==== TEXT SECTION ====
List of season 1 episodes
List of The X-Files episodes

"Conduit" is the fourth episode of the first season of the American science fiction television series The X-Files. It premiered on the Fox network on October 1, 1993. It was written by Alex Gansa and Howard Gordon, directed by Daniel Sackheim, and featured a guest appearance by Carrie Snodgress as the mother of an abducted teenager.

The show centers on FBI special agents Fox Mulder (David Duchovny) and Dana Scully (Gillian Anderson) who work on cases linked to the paranormal, called X-Files. In this episode, Mulder and Scully, when investigating the possible alien abduction of a teenage girl, find that the missing girl's younger brother may be capable of receiving satellite transmissions, and that her mother may also have been party to a UFO encounter over twenty years earlier. Mulder finds himself becoming emotionally attached to the case due to its similarities to his own childhood experiences, when his younger sister Samantha was abducted from their home.

The episode, although not directly tied to the series' ongoing story arcs, provides more information on how Fox Mulder's younger sister, Samantha Mulder, had been abducted as a child; a plot thread which would go on to become one of the more prominent of the series. The episode was filmed in British Columbia, with Buntzen Lake being used as Lake Okobogee.

Plot[edit]

At a campground at Lake Okobogee [sic] National Park in Sioux City, Iowa, Darlene Morris witnesses a flash of light outside of her RV. When she ventures outside to find her young son, Kevin, he claims that his teenaged sister, Ruby, has vanished.

In Washington, FBI Division Chief Scott Blevins informs Dana Scully that, unbeknownst to her, Fox Mulder has requested travel expenses to Sioux City based on a tabloid article about Ruby's disappearance. Blevins also shows Scully an X-File on the disappearance of Mulder's sister Samantha. When Scully asks Mulder about the travel expenses, he explains that Lake Okobogee was the scene of a series of UFO sightings in 1967; Darlene Morris, then a member of a Girl Scout troop, was one of the witnesses.

When Mulder and Scully travel to Iowa and meet the Morrises, Mulder observes Kevin writing down binary code on a piece of paper; Kevin claims they are coming from static on a television screen. After submitting Kevin's code for analysis, the agents meet with the local sheriff, who tells them that Ruby was a juvenile delinquent who likely ran away. They also meet a young woman, Tessa, who says that Ruby had gotten pregnant and was planning to run away with her boyfriend, Greg Randall. The agents are unable to find Greg at the bar where he works; however, his boss tells them about UFO activity at Lake Okobogee.
====
STATED GOAL A ::
Reproduce the episode article word for word, from "The episode, although" up to and including "as Lake Okobogee.".
STATED GOAL B ::
Name every person the opening paragraph of the episode article credits as a writer, director or guest performer, with the role of each.
The listing after this point comes from an unrelated source.
==== DATA RECORDS ====
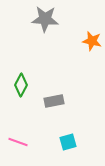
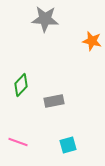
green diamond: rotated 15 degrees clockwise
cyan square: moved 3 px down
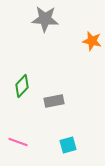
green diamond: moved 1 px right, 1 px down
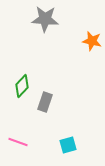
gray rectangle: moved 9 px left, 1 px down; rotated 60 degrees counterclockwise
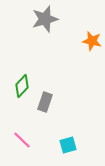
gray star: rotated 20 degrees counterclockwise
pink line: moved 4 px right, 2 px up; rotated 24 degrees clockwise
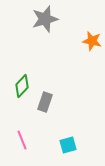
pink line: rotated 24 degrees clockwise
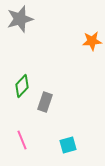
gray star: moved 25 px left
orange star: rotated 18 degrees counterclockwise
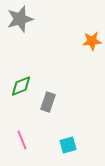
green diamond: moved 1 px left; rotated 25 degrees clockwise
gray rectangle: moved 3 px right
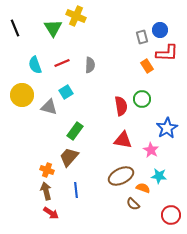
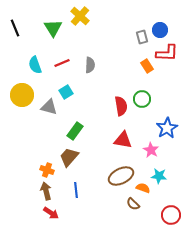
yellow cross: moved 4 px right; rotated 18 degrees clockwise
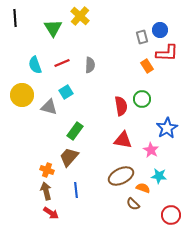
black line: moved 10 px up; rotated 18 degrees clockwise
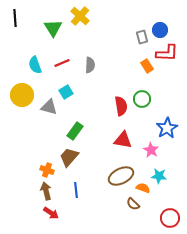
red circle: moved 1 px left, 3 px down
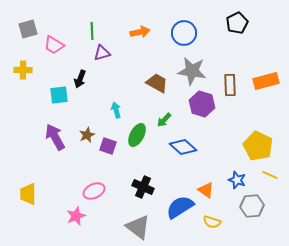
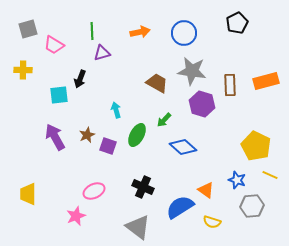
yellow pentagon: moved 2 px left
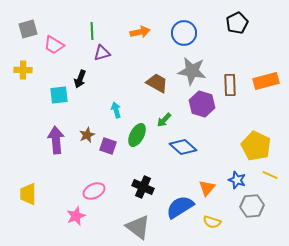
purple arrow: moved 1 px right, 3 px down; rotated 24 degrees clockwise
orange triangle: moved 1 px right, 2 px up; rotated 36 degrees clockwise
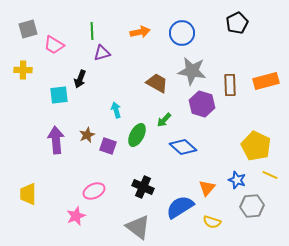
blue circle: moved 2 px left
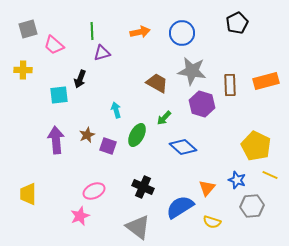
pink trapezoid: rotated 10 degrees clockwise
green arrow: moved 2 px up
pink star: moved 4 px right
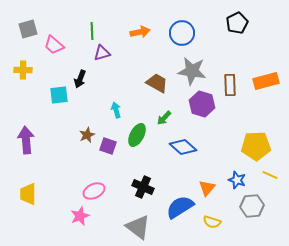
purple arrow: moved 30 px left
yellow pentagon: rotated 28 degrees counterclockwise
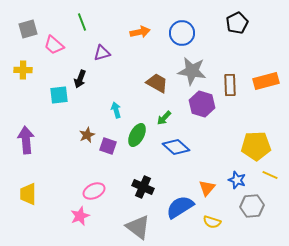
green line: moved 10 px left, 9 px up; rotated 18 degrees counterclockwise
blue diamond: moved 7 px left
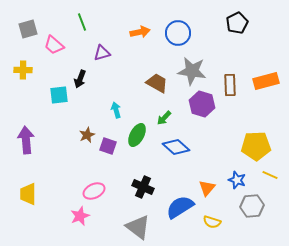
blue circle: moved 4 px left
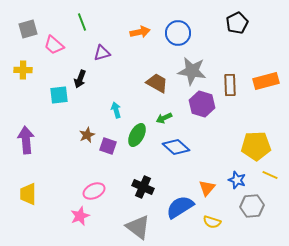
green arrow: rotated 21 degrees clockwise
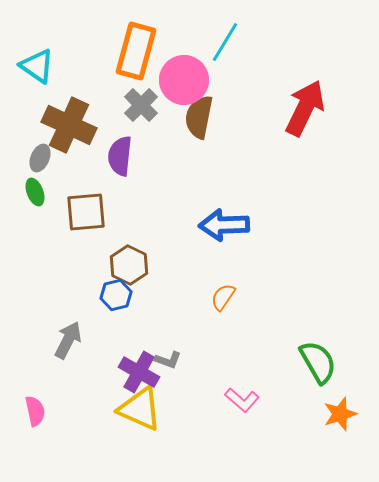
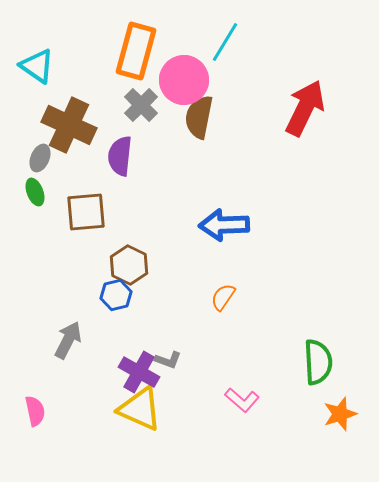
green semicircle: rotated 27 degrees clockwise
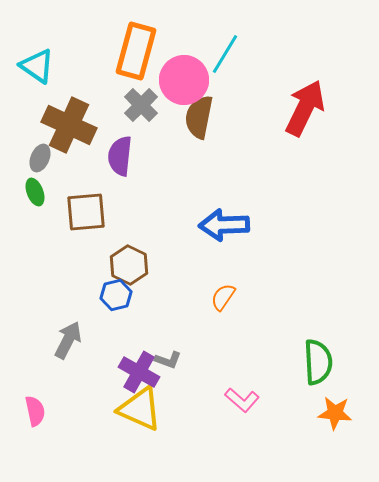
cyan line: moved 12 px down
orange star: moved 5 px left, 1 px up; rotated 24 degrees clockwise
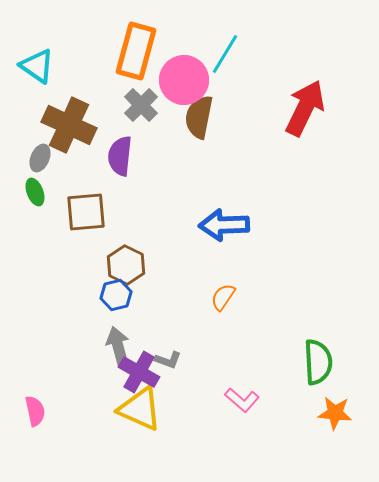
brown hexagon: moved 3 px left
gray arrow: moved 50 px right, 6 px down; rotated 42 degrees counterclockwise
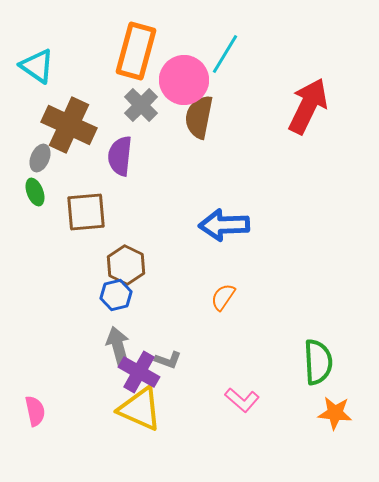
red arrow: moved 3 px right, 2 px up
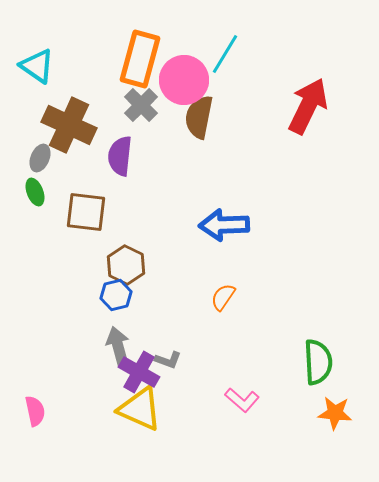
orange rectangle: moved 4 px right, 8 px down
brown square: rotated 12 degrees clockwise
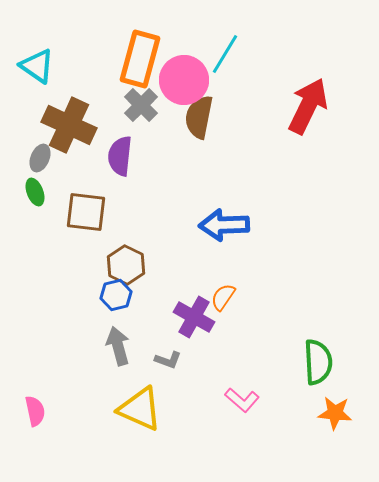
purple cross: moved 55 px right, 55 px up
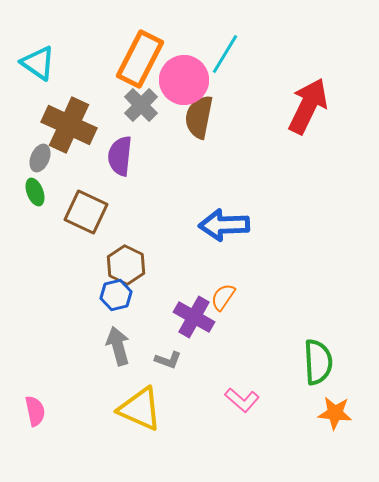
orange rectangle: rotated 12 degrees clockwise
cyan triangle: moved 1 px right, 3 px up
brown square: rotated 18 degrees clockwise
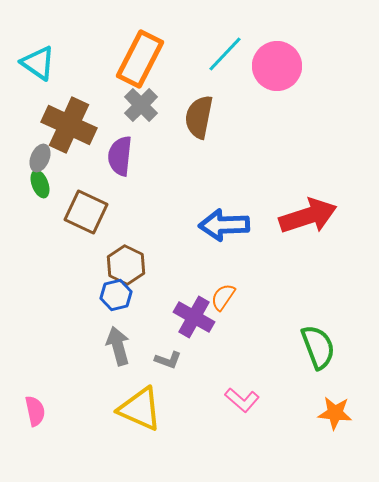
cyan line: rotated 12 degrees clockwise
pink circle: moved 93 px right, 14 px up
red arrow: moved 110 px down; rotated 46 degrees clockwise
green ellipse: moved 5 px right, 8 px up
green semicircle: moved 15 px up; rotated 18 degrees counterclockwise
====
==== DATA RECORDS ====
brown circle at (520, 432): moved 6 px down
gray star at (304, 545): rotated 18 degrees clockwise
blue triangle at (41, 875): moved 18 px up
====
OUTPUT A ::
The episode, although not directly tied to the series' ongoing story arcs, provides more information on how Fox Mulder's younger sister, Samantha Mulder, had been abducted as a child; a plot thread which would go on to become one of the more prominent of the series. The episode was filmed in British Columbia, with Buntzen Lake being used as Lake Okobogee.

OUTPUT B ::
- Alex Gansa: writer
- Howard Gordon: writer
- Daniel Sackheim: director
- Carrie Snodgress: guest performer